> _WHAT THIS TASK INVOLVES_
Return the material word for word, beginning with its first line and stopping after the line that contains "crop and rotate: left".

> _RECORD SET_
********************
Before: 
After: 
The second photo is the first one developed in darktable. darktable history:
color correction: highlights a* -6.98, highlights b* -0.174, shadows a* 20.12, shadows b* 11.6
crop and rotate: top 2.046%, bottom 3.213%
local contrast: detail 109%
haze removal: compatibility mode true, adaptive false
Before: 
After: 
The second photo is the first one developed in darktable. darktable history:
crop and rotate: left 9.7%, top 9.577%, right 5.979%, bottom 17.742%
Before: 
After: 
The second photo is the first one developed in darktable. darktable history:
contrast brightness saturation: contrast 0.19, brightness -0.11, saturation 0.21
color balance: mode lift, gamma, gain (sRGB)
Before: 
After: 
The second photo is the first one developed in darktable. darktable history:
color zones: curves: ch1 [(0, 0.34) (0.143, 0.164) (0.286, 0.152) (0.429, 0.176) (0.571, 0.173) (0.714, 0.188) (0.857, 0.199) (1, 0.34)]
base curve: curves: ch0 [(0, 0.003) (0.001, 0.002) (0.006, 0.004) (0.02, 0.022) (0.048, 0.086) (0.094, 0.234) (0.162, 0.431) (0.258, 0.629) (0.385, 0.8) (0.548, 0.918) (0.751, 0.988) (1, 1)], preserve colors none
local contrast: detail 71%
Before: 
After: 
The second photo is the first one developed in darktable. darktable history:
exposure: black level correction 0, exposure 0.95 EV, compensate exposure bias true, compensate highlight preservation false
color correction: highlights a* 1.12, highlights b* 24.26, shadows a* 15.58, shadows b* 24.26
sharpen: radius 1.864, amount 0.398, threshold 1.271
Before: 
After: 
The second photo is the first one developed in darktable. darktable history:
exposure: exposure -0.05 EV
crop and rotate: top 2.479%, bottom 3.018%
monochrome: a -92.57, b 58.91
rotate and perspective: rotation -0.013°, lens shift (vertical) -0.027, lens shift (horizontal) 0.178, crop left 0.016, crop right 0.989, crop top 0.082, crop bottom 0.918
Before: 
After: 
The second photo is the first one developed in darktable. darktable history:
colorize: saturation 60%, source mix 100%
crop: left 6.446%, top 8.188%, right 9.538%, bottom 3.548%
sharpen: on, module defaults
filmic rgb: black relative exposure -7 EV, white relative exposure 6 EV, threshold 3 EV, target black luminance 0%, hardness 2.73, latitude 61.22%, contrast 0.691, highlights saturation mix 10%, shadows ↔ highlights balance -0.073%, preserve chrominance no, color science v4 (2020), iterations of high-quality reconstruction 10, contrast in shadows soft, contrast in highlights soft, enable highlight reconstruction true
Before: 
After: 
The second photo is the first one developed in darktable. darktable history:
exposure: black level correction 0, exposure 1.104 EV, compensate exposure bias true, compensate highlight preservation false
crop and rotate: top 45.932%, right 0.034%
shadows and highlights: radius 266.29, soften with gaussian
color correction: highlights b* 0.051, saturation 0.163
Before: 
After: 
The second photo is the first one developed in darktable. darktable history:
********************
> _FULL ANSWER_
Before: 
After: 
The second photo is the first one developed in darktable. darktable history:
color correction: highlights a* -6.98, highlights b* -0.174, shadows a* 20.12, shadows b* 11.6
crop and rotate: top 2.046%, bottom 3.213%
local contrast: detail 109%
haze removal: compatibility mode true, adaptive false
Before: 
After: 
The second photo is the first one developed in darktable. darktable history:
crop and rotate: left 9.7%, top 9.577%, right 5.979%, bottom 17.742%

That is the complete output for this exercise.